Гаврило Константинов, тоболяк, услышав от своих земляков, пришедших на побывку на родину, что они хорошо устроились в Кокчетавском уезде, решил присоединиться к ним. В 1887 году он это осуществил. Жили вольно, платили только казахам, но, желая упрочить свое положение, подали прошение генерал-губернатору об отводе им этого участка. Ответ был «ни да, ни нет», а уездный начальник потребовал от них подписки, что через 3 года они уйдут с участка. Крестьяне отказались дать подписку, и начались хлопоты о нарезке земли. Так прошла зима, а весной уездный начальник сменился и новый тотчас же прислал к ним помощника с 12 казаками. Собрали казахов с таратайками и велели им складывать мужицкие вещи, сколько тут посуды побили, вещей поломали и развезли их по разным поселкам. Через месяц пришло предписание лесничему осмотреть их участок. Тот осмотрел и нашел его удобным, а в сентябре вышло им разрешение засеять участок, тот самый, с которого их только что вывозили силой.

Петр Кривякин, воронежец, вышел с родины в 1878 году. Земли было у них мало - дарственный надел - и после смерти отца Петр решил идти в Сибирь: «слухи шли про эту сторону, что тут народ без копейки устроиться может - земля вольная, леса вольные, воды вольные. А у нас вода в пруде ровно брага была, земли дороги, выгона вовсе не было, за скотину до 5 рублей за выпас купцам платили - чего до последнего доживаться? - и пошли...». Пошли они в Бийский округ, но в Пресновской станице им посоветовали идти в Кокчетавский уезд. Пришли сюда осенью, зимовали в казачьей станице, а с весны устроились на месте. Это было в 1879 году. С того времени Кривякин три раза «до куриного пера проживался». В 1883 году на зиму Кривякин уходил в Петропавловск на заработки. В 1892 году снова уходил со всей семьей в Тобольскую губернию, а в 1893 году переехал в Омск и здесь работал на железной дороге 2 года, заработал хорошо и теперь прочно поставил свое хозяйство.

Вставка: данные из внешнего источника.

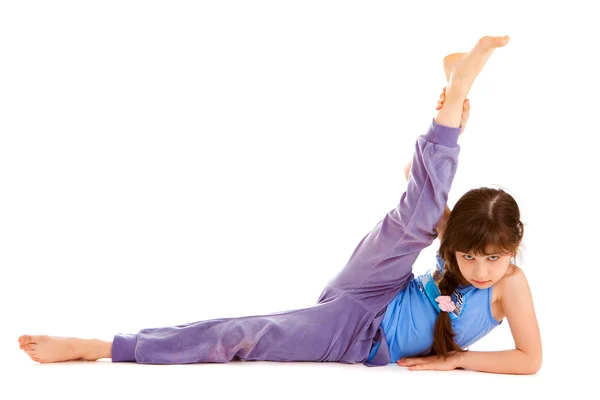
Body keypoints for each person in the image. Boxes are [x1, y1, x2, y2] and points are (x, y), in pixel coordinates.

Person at [18, 35, 542, 374]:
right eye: (469, 256)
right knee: (424, 216)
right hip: (373, 285)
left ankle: (105, 345)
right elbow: (414, 189)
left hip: (357, 334)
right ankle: (455, 97)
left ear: (514, 247)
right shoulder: (464, 248)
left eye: (491, 258)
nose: (477, 268)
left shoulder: (510, 285)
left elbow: (530, 360)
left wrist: (457, 363)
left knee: (243, 335)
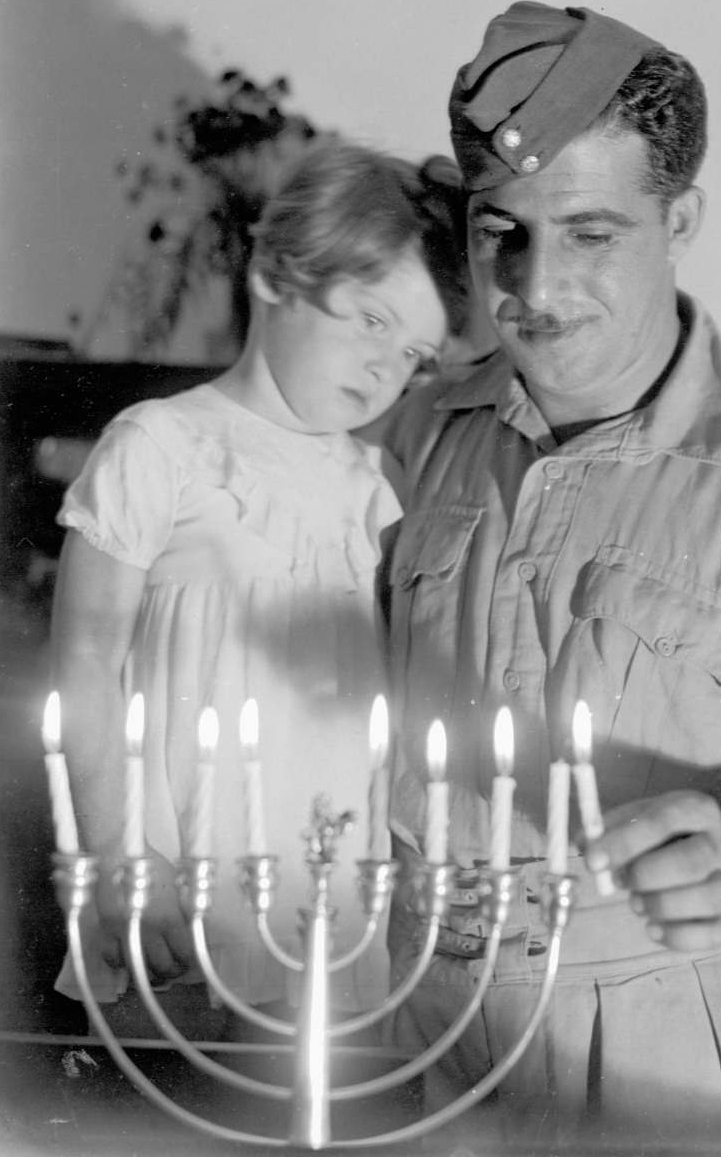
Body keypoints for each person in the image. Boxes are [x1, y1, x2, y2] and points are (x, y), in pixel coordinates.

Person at [375, 3, 721, 1153]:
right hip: (412, 1045)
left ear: (679, 217)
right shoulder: (416, 434)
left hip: (663, 1062)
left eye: (591, 233)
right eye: (502, 232)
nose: (535, 285)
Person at [49, 130, 457, 1036]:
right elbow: (84, 661)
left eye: (416, 357)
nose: (388, 370)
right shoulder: (161, 446)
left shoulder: (373, 489)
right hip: (177, 871)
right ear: (275, 276)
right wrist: (122, 855)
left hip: (327, 891)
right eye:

Все эти люди они ушли с родины, потому что там им было плохо - земли мало, аренда дорогая. Здесь их манили вольная степь, земли, вода, леса. Об этом шли слухи, и они шли на слух, на удачу, направляясь на одно место, а попадая в другое, особенно в старое время, в 1870-х, 1880-х годах. Помощи от начальства они не видели, а до 1890 годов, когда переселение преследовалось, начальство оказывало не помощь, а преследовало «самовольных» переселенцев, «бродяг» и, бывали случаи, сажало их в острог, или своим отношением доводило их до разорения. Вследствие такого отношения к переселению и переселенцам со стороны лиц администраций, склонных ко всякого рода злоупотреблениями, переселенцы теряли дорогое время, силы, растрачивали собранные на родине гроши, а подчас терпели неудачи, теряли детей, умиравших от невозможных условий жизни в пути, или чуть сами не погибали в глухой степи от голода.